The Palestinian refugee problem originated as a result of the 1948 Arab-Israeli war, when five Arab armies invaded the State of Israel just hours after it was established. During the ensuing war as many as 700,000 Palestinians fled their homes in the newly created state. Many of the Palestinians who fled did so voluntarily to avoid the ongoing war or at the urging of Arab leaders who promised that all who left would return after a quick Arab victory over the new Jewish state. Other Palestinians were forced to flee by individuals or groups fighting for Israel.
Of the Palestinians who left, one-third went to the West Bank, one-third to the Gaza Strip, and the remainder to Jordan, Lebanon and Syria. The Arab nations refused to absorb these Palestinians into their population and they were instead settled into refugee camps. Only Jordan’s King Abdullah agreed to confer citizenship on the 200,000 Palestinian living in Jordan and the Jordan-controlled West Bank and East Jerusalem. In 1949, the United Nations Relief and Works Agency for Palestinian Refugees in the Near East (UNRWA) was created to oversee the economic integration of the refugees into these Arab countries. The Arab governments refused to consider integration, insisting that it would undermine the refugees’ “right” to return to their homes in Palestine. UNRWA continues to operate, providing relief, health care, education and vocational training to the refugee populations in Jordan, Syria, Lebanon, the West Bank and Gaza Strip.
During the 1967 Six Day War, another estimated 250,000 Palestinians fled the West Bank and Gaza Strip with the arrival of Israeli forces. Some of these were people who had left their homes in Israel in 1948. These individuals are considered by the international community to be displaced persons, not refugees.
A Jewish refugee problem was also created with the establishment of the State of Israel. From 1948-1951 as many as 800,000 Jews were expelled from their native Arab nations or forced to flee as a result of state-sponsored anti-Zionist violence. They left behind their property and the lives they had built in these lands over hundreds of years. As many as 500,000 of these refugees fled from Iraq, Tunisia, Syria, Egypt, Yemen, Algeria, Libya and Morocco and were absorbed into the new State of Israel. Others fled to Europe and North and South America where they were forced to rebuild their lives.
Tallying the number of individuals considered Palestinian refugees today is a matter of debate. UNRWA, which registers Palestinian refugees, claims that refugees and their descendants number five million, including: those who left Israel in 1948; those who left the West Bank and Gaza Strip in 1967; those who were abroad but were subsequently not allowed to return to Israel; and all of their descendants. UNRWA’s statistics include those residing in Jordan, Lebanon, Syria, the West Bank and Gaza Strip. (UNRWA’s policy of including the children, grandchildren and great-grandchildren of those who left in 1948 and 1967 into the refugee population for demographic and aid purposes is not done for any other refugee group.) Israel believes the UNRWA statistics are exaggerated.

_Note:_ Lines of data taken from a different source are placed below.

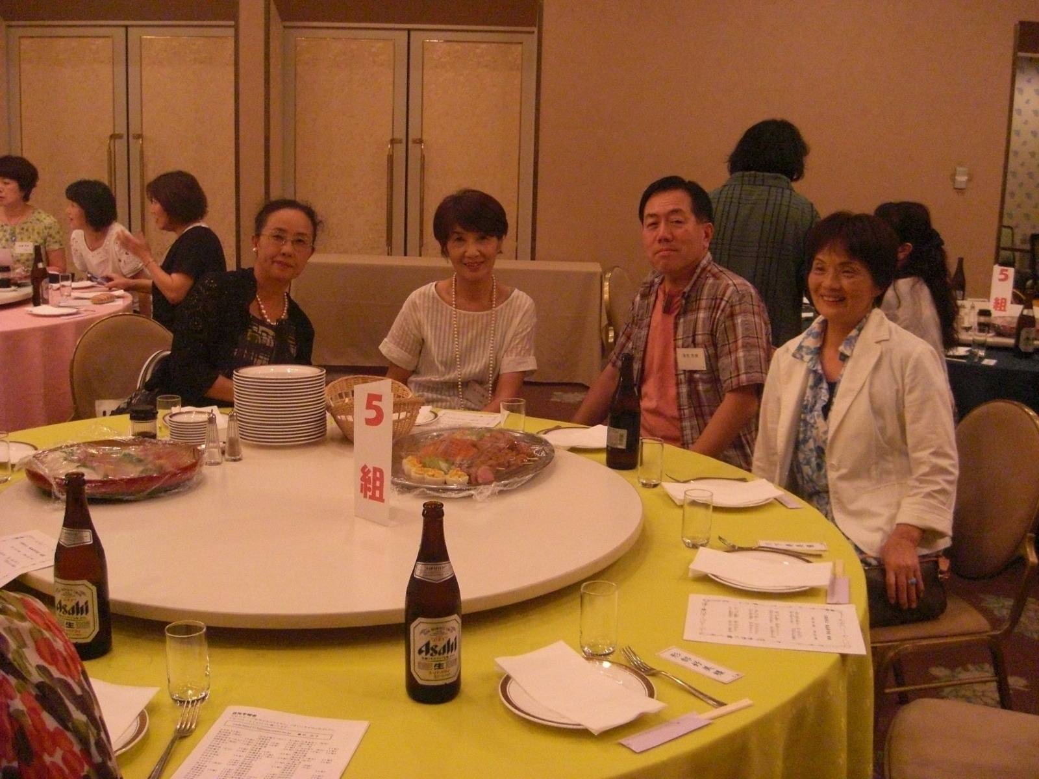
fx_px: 1141
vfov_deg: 37.7
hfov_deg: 49.0
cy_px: 390
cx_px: 520
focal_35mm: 38
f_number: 2.8
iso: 800
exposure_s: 1/100
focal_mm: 7.9
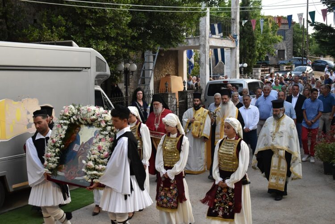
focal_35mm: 51
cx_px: 168
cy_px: 112
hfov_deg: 38.9
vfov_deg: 26.5
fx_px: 475
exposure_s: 1/200
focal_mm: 34
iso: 800
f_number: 4.5
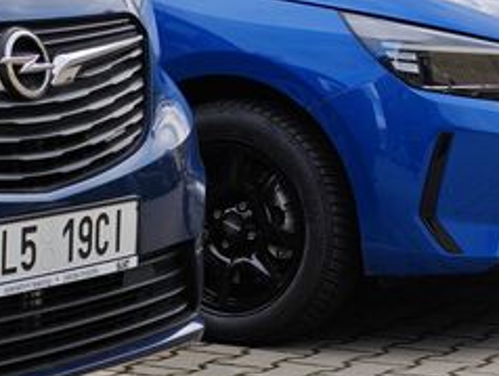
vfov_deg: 8.6
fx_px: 2482
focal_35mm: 172
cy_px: 59
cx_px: 474
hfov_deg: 11.4
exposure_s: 1/912
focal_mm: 12.28
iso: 50
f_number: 1.8
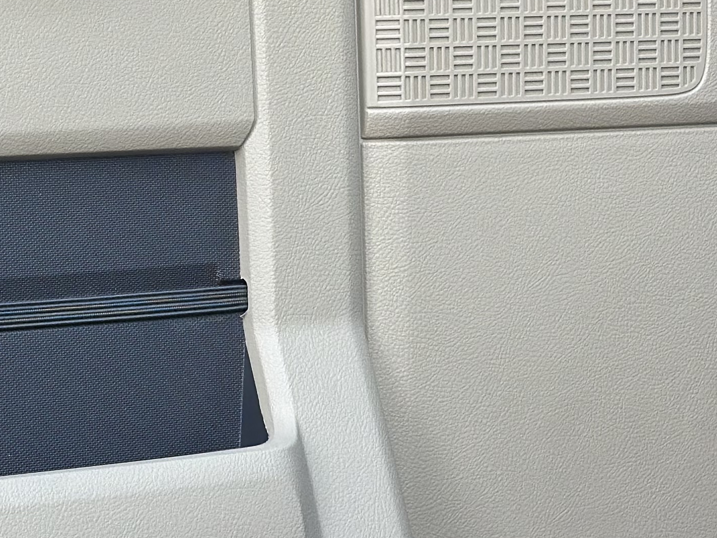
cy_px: 86
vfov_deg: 10.8
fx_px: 2838
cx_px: 120
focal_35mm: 137
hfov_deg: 14.3
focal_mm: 6.86
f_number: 1.78
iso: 80
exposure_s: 1/297
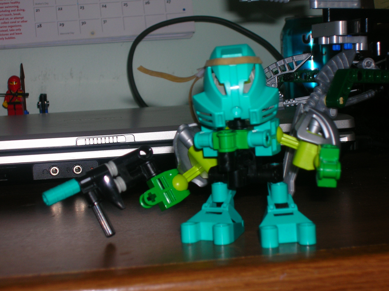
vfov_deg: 18.9
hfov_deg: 25.0
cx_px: 194
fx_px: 876
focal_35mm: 78
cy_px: 146
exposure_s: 1/60.1
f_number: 4.1
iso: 50
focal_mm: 13
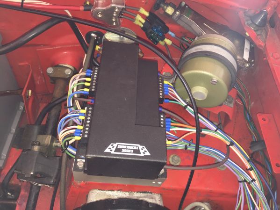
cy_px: 105
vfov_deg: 48.2
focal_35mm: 29
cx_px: 140
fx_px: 235
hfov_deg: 61.7
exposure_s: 1/33
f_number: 2.2
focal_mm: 4.15
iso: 50
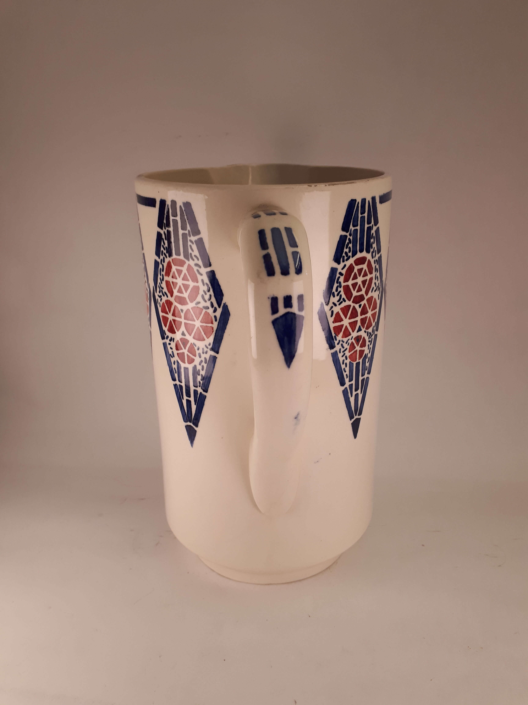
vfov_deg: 65.3
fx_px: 549
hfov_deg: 51.4
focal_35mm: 27
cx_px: 264
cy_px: 352
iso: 64
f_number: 1.9
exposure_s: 1/50
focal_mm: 3.6
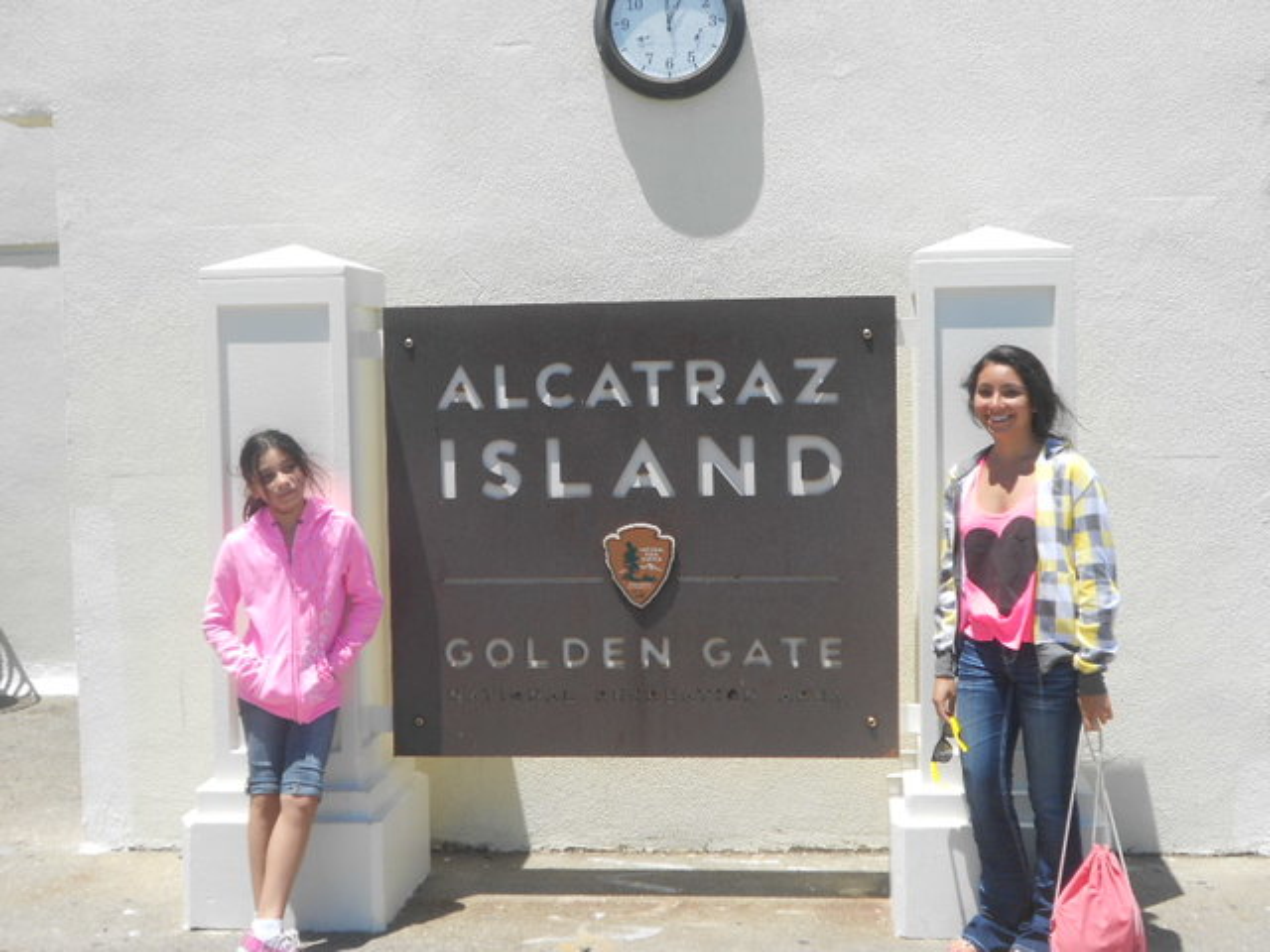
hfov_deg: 43.9
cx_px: 635
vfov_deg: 33.6
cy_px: 476
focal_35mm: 43
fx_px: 1578
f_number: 4.2
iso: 80
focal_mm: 7.7
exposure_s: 1/500
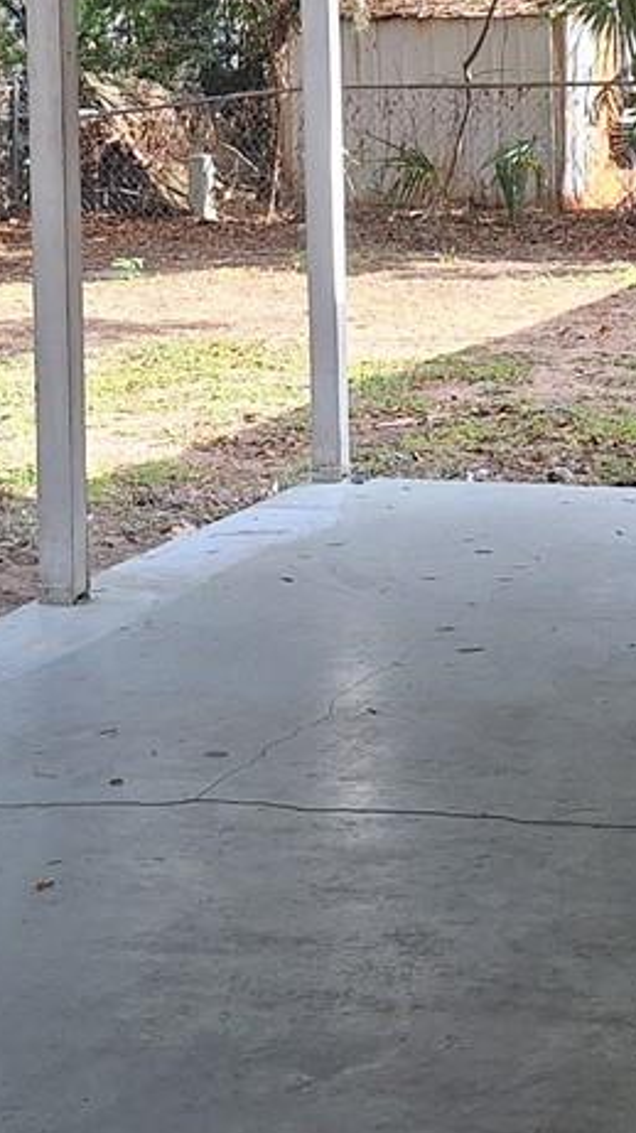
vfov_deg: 23.4
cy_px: -7
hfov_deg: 13.9
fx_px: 2611
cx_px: 258
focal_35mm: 87
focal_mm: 5.54
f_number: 1.8
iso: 40
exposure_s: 1/384
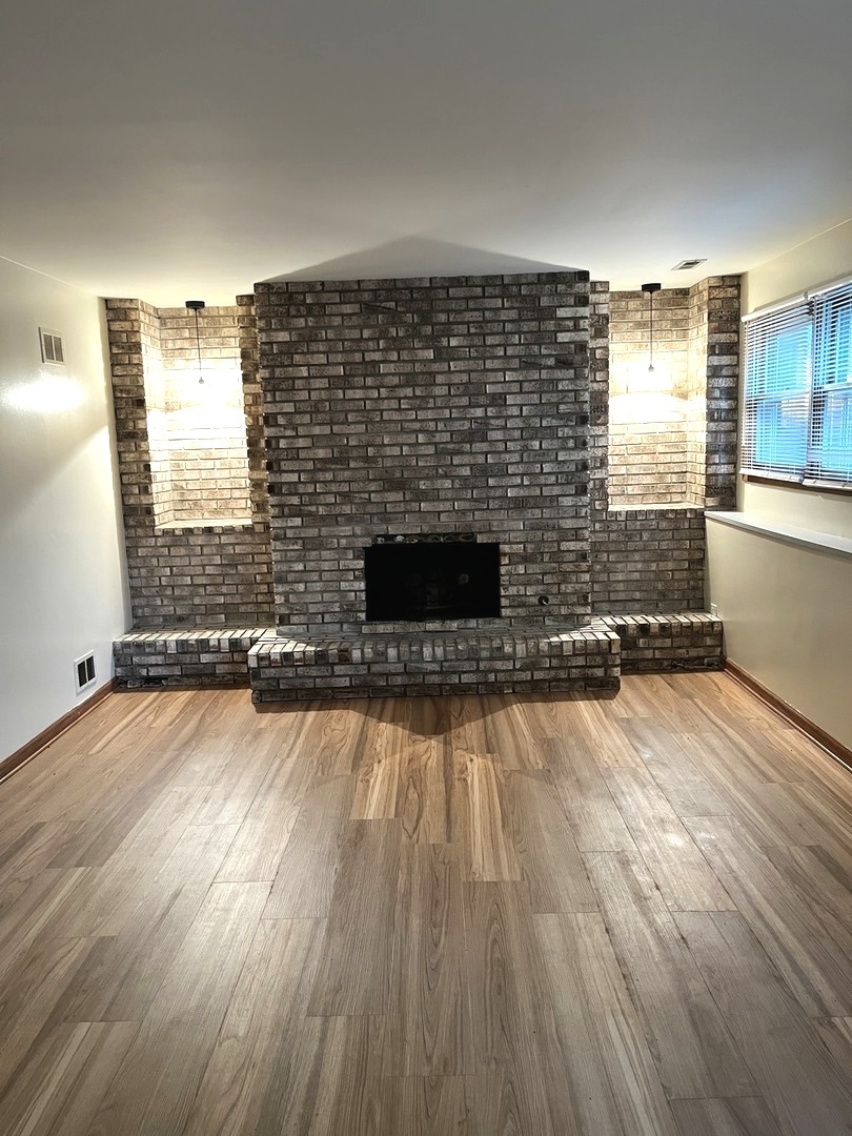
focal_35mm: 26
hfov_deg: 53.1
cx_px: 426
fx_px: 853
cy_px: 568
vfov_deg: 67.3
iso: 320
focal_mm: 5.1
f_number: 1.6
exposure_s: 1/60
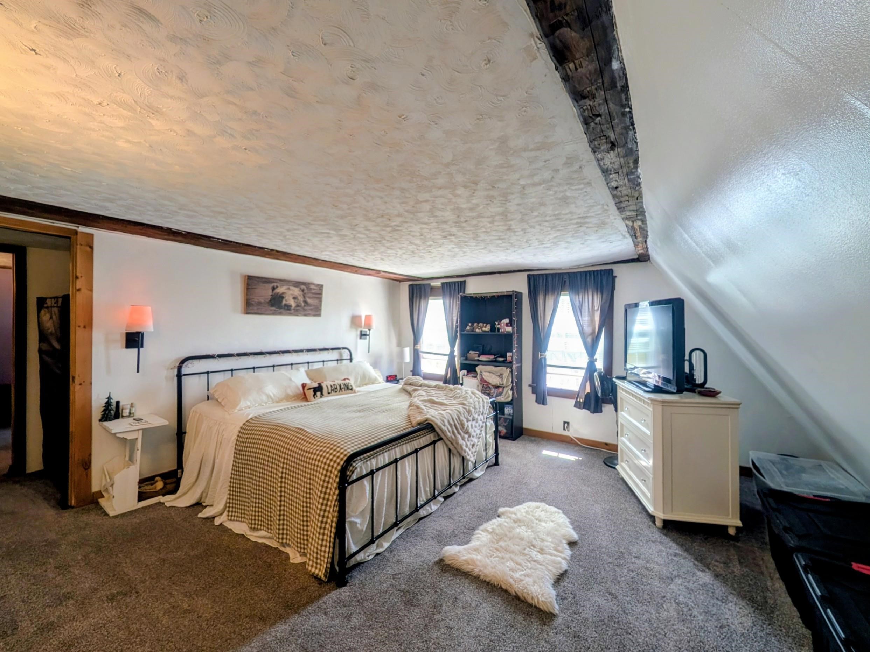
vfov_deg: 94.5
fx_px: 302
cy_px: 326
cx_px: 435
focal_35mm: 12
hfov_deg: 110.5
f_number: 1.7
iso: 57
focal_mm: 2.02
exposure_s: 1/120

Israel also strictly distinguishes “refugees” from “displaced persons” and from “expired permit Palestinians” who were abroad at the time the conflicts ensued and were not allowed to return.
Palestinian insistence that refugees must have a “right of return” to their former homes inside Israel, and that this “right” is founded in international law, is rejected by Israel. Israel denies that there is any foundation in international law for a Palestinian “right of return,” and that the non-binding international resolutions on the issue call not for a “return” to Israel, but for a just resolution of the refugee problem. Israel also argues that a “return” is not viable for such a small state, given that the influx of millions of Palestinians into Israel would pose a threat to its national security and upset the country’s demographic makeup. In the decades that the Palestine Liberation Organization (PLO) did not recognize Israel’s right to exist and actively sought to bring about Israel’s downfall and replace it with a Palestinian state, the “right of return” of Palestinian refugees was a rallying cry. In 1993, the PLO recognized Israel's right to exist and committed to a negotiating process to establish an independent Palestinian state alongside the State of Israel. Given this situation, world leaders, including President Bill Clinton and President George W. Bush, publicly stated that Palestinian refugees should rightly be resettled in a future Palestinian state.
Israel maintains that it is not responsible for the Palestinian refugee problem since it is the result of a war forced on Israel by invading Arab armies. However, Israel has stated that on humanitarian grounds it would participate in an international effort to resolve the situation. Such an effort would likely involve Palestinian refugees settling in a newly established state of Palestine, an international compensation fund, and individual cases of family reunification. Any international effort would also need to consider the situation of the 800,000 Jews who were expelled from their native Arab nations or forced to flee as a result of state-sponsored anti-Jewish violence following the founding of the State of Israel.